Vanishing Monuments by John Elizabeth Stintzi
(Arsenal Pulp Press, 5/5)
John Elizabeth Stintzi has not one but two books releasing in 2020—their poetry collection Junebat comes out April 7 from House of Anansi. So this is really two recommendations in one, because Stintzi—whose work has appeared all over the place from Ploughshares to The Kenyon Review—is on the rise. Their debut novel centers on nonbinary teacher and photographer Alani Baum, who hasn’t seen their mother in almost 30 years, since they ran away from home at age 17. When they get the message that their mother is in an assisted living facility with ever-worsening dementia, they return to their now-empty childhood home, reckoning with grief (and love) for the past, the present, and the future. A handful of recent memoirs have explored what it means to be a queer person with an aging parent—Cherríe Moraga’s Native Country of the Heart and Elissa Altman’s Motherland come to mind—but precious little fiction, let alone with a nonbinary protagonist, roams this territory. Vanishing Monuments is a luminously written novel from an exciting writer, a welcome story of a midlife queer that many of us crave.

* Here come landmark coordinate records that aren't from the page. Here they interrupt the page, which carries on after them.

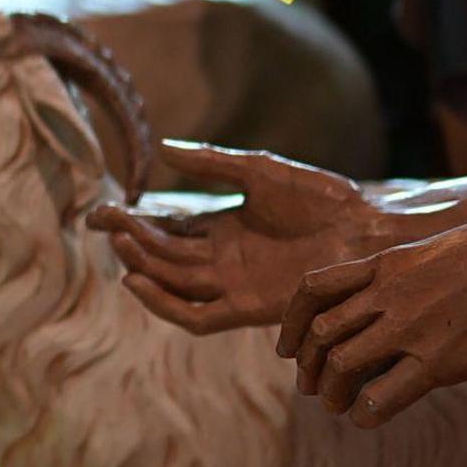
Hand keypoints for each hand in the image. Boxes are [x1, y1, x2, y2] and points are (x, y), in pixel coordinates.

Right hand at [84, 141, 379, 334]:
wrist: (366, 230)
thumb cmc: (322, 197)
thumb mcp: (259, 171)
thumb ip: (212, 163)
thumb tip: (162, 149)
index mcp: (223, 229)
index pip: (165, 230)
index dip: (131, 223)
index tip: (99, 212)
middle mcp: (222, 261)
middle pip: (161, 256)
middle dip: (129, 241)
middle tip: (103, 221)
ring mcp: (233, 286)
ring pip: (172, 283)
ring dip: (141, 266)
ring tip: (120, 241)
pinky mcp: (247, 308)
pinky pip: (196, 317)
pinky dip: (164, 304)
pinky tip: (139, 282)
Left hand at [278, 214, 466, 424]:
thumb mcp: (433, 253)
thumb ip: (401, 276)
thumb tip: (383, 302)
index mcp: (383, 266)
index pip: (313, 290)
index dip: (291, 322)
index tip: (287, 348)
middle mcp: (387, 296)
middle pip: (321, 333)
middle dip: (307, 364)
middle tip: (309, 386)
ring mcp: (409, 328)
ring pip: (342, 365)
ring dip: (331, 392)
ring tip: (336, 406)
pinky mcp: (437, 361)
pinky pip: (383, 395)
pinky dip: (365, 412)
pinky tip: (367, 418)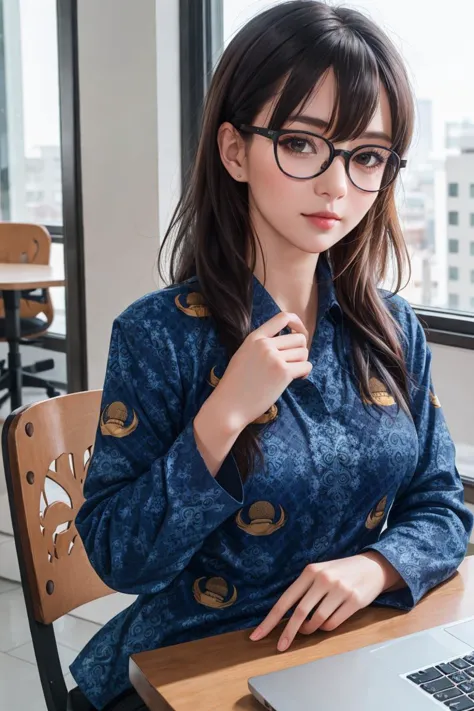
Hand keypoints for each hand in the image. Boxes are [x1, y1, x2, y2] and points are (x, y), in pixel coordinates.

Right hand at [210, 311, 311, 433]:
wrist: (229, 406)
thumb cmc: (236, 385)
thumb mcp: (243, 355)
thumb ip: (261, 346)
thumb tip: (287, 341)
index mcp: (254, 338)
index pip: (283, 317)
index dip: (297, 323)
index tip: (299, 333)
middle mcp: (265, 345)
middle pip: (299, 338)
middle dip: (300, 351)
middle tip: (292, 363)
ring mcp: (274, 358)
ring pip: (304, 352)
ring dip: (301, 363)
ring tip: (290, 373)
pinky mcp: (282, 373)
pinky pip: (306, 366)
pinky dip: (304, 373)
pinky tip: (295, 379)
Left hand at [249, 552, 401, 651]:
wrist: (372, 567)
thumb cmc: (340, 572)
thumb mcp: (320, 572)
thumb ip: (304, 590)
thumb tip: (285, 617)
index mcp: (310, 571)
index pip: (285, 600)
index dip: (271, 620)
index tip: (258, 636)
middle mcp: (323, 579)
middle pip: (300, 613)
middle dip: (288, 633)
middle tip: (281, 647)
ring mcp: (339, 590)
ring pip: (317, 621)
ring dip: (310, 629)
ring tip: (311, 627)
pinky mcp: (354, 601)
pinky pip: (333, 623)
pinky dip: (326, 628)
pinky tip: (327, 621)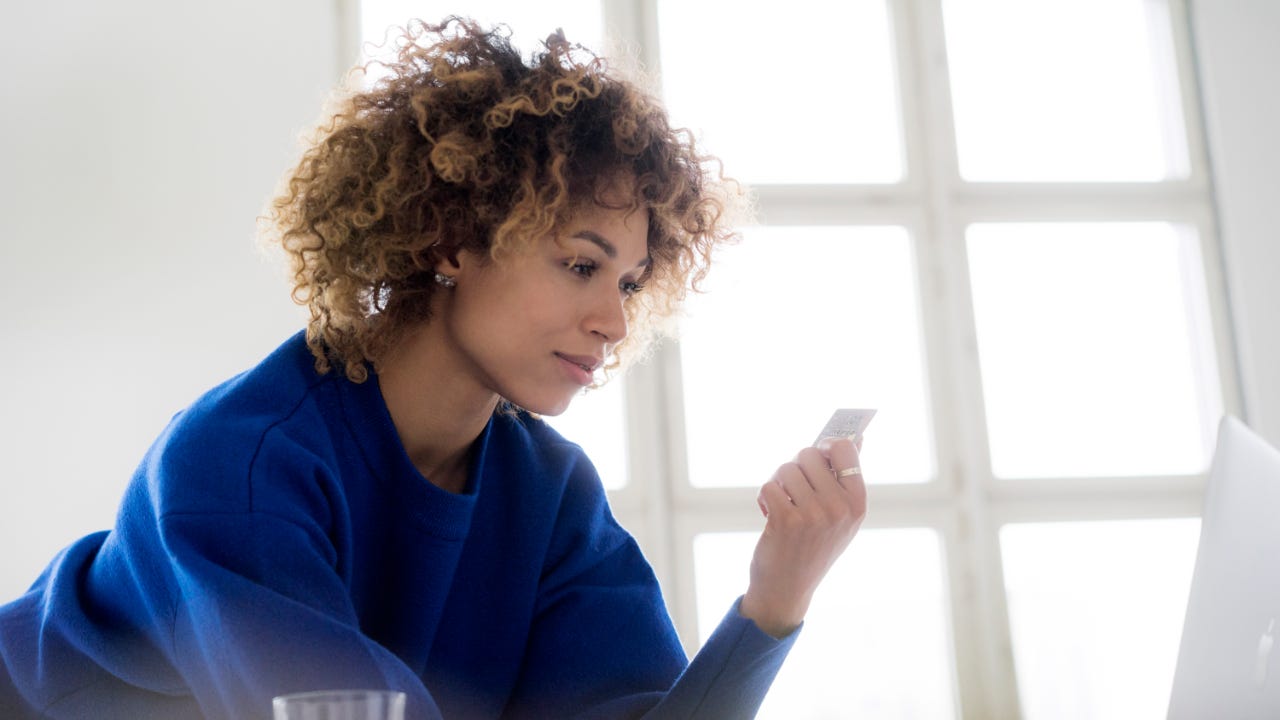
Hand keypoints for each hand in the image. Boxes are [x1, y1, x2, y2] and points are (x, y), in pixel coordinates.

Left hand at [739, 436, 866, 637]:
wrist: (788, 587)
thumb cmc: (812, 546)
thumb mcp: (840, 517)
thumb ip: (845, 479)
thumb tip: (856, 438)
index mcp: (858, 503)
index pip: (845, 449)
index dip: (826, 445)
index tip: (817, 455)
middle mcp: (840, 508)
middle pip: (809, 453)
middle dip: (795, 466)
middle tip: (792, 488)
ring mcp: (814, 515)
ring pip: (786, 468)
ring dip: (777, 482)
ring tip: (782, 504)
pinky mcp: (787, 521)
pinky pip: (769, 486)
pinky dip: (764, 497)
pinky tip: (770, 515)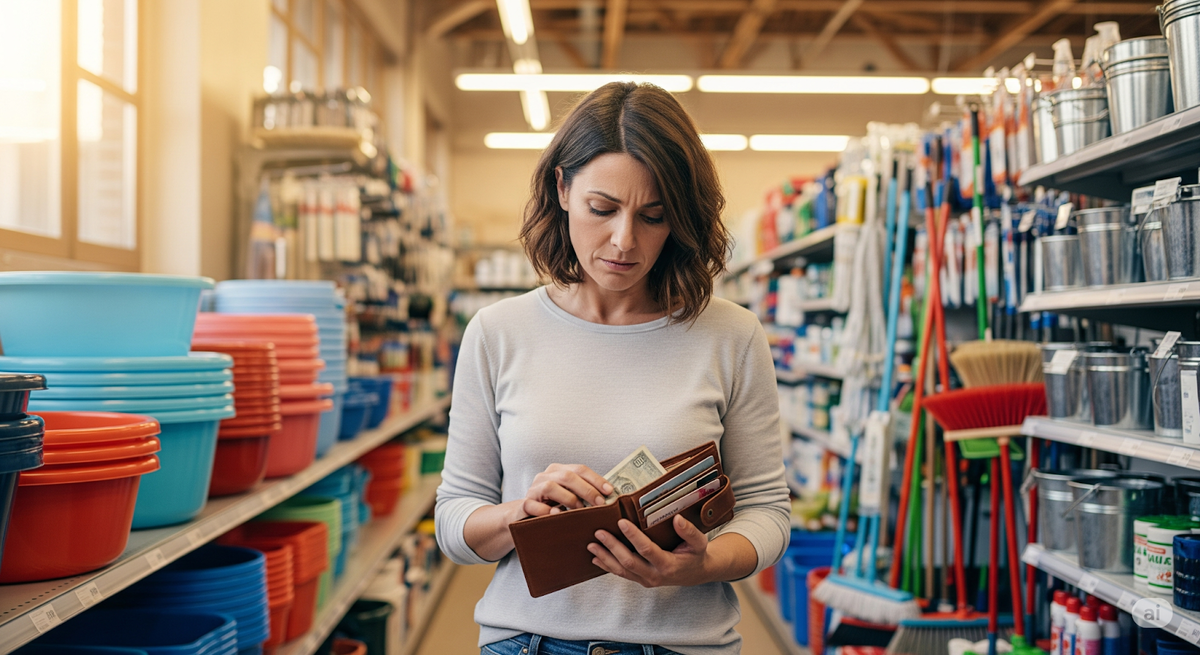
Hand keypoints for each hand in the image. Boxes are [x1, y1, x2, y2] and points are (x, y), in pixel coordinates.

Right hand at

Boys of Alabama by Genevieve Hudson
(W. W. Norton, 5/12)
Genevieve Hudson’s previous books—the short story collection Pretend We Live Here (Future Tense Books, 2018) and the essay-in-book-form A Little In Love With Everyone (Fiction Advocate, 2018), as well as her numerous stories in lit mags from McSweeney’s to Joyland to No Tokens—have established her as a literary favorite among those who follow her work. In this debut novel, Hudson draws on her skill as an extra-imaginative storyteller, using magical realism, shimmering imagery, and brilliant character development to tell the story of a queer German teenager in Alabama; his goth, witchy love interest; football and religion; life and death; longing and choice. Boys of Alabama is best read without knowing too much about the plot—go forth, dear reader, and be dazzled.

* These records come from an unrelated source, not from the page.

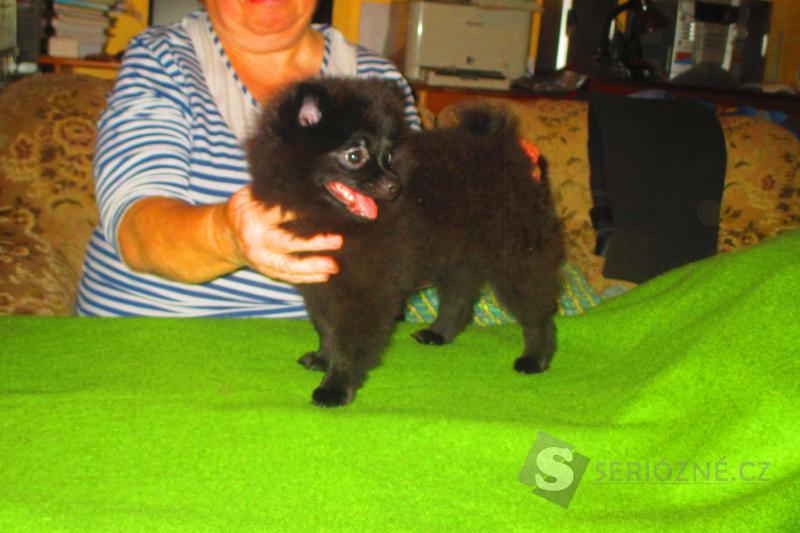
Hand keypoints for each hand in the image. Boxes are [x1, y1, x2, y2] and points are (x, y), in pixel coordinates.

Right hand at [223, 185, 341, 283]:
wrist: (223, 235)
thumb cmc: (244, 209)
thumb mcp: (252, 194)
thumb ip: (273, 193)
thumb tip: (306, 185)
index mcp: (253, 217)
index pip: (279, 215)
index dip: (301, 212)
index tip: (324, 210)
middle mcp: (255, 240)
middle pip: (285, 243)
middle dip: (312, 243)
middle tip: (337, 240)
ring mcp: (259, 259)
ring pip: (286, 266)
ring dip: (311, 267)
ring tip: (333, 266)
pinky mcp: (265, 270)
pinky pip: (286, 276)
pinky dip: (305, 277)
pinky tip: (324, 275)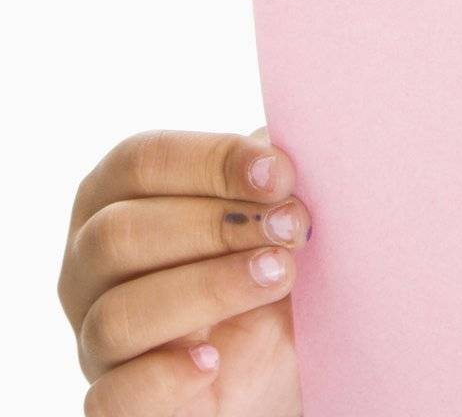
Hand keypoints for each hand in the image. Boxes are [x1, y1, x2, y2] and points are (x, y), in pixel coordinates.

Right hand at [59, 126, 307, 415]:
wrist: (280, 348)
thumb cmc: (268, 251)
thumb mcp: (270, 201)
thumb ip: (265, 169)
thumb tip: (280, 148)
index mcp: (118, 194)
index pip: (139, 162)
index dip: (212, 161)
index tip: (282, 174)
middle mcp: (89, 264)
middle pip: (120, 234)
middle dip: (218, 225)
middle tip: (293, 226)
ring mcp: (93, 337)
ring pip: (118, 314)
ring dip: (210, 288)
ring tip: (280, 274)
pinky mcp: (117, 400)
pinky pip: (114, 397)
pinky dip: (165, 377)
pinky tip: (216, 359)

We Had No Rules by Corinne Manning
(Arsenal Pulp Press, 5/12)
This debut short story collection from Seattle-based writer, artist, and teacher Corinne Manning is exactly the kind of book the queer canon needs. It’s so readable that, at less than 200 pages, it can be finished in one sitting—but it will linger far past that concentrated period of time. The stories effortlessly blend humor, emotion, effervescent prose, and a broader reckoning with capitalism, queer assimilation, and autonomy. As necessary as it is delightful, We Had No Rules is not to be missed.

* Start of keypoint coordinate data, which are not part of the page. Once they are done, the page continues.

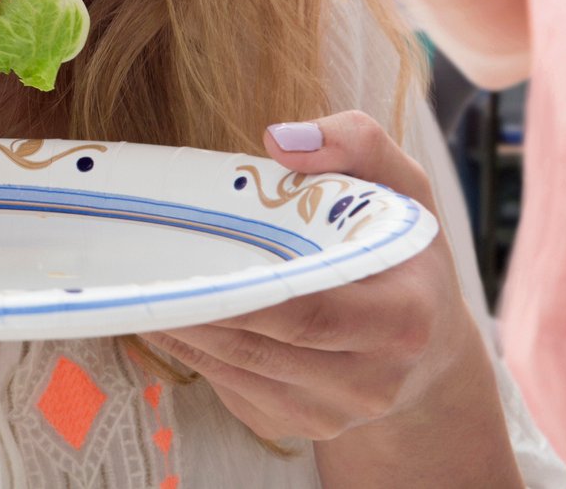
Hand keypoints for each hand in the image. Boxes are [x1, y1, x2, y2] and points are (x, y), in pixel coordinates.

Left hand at [148, 113, 511, 471]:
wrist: (425, 348)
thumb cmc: (401, 252)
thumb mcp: (401, 185)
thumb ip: (354, 142)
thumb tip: (278, 139)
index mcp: (404, 320)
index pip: (309, 313)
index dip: (242, 295)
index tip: (186, 264)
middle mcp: (373, 380)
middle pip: (260, 347)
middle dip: (195, 311)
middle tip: (140, 273)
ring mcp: (334, 413)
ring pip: (237, 372)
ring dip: (184, 332)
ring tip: (141, 287)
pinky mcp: (297, 427)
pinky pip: (232, 390)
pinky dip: (196, 353)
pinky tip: (172, 316)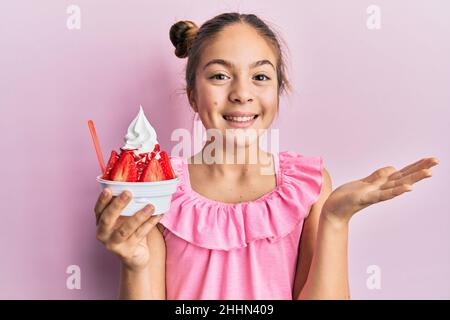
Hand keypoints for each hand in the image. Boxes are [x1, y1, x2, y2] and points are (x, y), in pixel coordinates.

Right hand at [94, 188, 162, 271]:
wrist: (135, 258)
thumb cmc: (129, 233)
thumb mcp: (125, 218)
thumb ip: (127, 206)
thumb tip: (140, 185)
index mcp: (101, 223)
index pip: (98, 210)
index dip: (102, 200)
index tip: (108, 189)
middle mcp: (103, 234)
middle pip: (107, 219)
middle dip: (117, 205)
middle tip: (129, 193)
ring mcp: (113, 244)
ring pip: (125, 229)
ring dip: (139, 216)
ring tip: (150, 206)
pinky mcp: (126, 252)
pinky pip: (140, 235)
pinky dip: (150, 224)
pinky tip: (158, 215)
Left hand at [322, 157, 439, 223]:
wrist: (333, 210)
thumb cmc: (347, 198)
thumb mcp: (364, 183)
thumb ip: (377, 177)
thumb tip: (393, 168)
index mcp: (381, 184)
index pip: (402, 173)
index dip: (416, 166)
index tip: (431, 159)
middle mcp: (381, 189)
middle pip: (404, 177)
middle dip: (420, 169)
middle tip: (437, 161)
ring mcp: (375, 194)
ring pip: (398, 185)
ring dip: (414, 179)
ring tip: (429, 173)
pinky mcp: (365, 198)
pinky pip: (383, 194)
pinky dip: (396, 191)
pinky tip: (407, 187)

Fairest by Meredith Talusan
In this stunning debut memoir from writer and contributing editor for them., Meredith Talusan sculpts a comprehensive and nuanced story of their coming of age as a Filipinx child with albinism, an immigrant to the U.S., a queer and trans person who refuses to accept simple, prescriptive, or otherwise limiting notions of any of these identity markers. Talusan’s verdant prose and ability to relentlessly question, push, and redefine the arbitrary lines of gender, sexuality, identity, disability, and institutions, combine to make a story that is as engrossing as it is necessary. It’s a gorgeous book full of love, family, neglect, race, power, and what it means to live a life.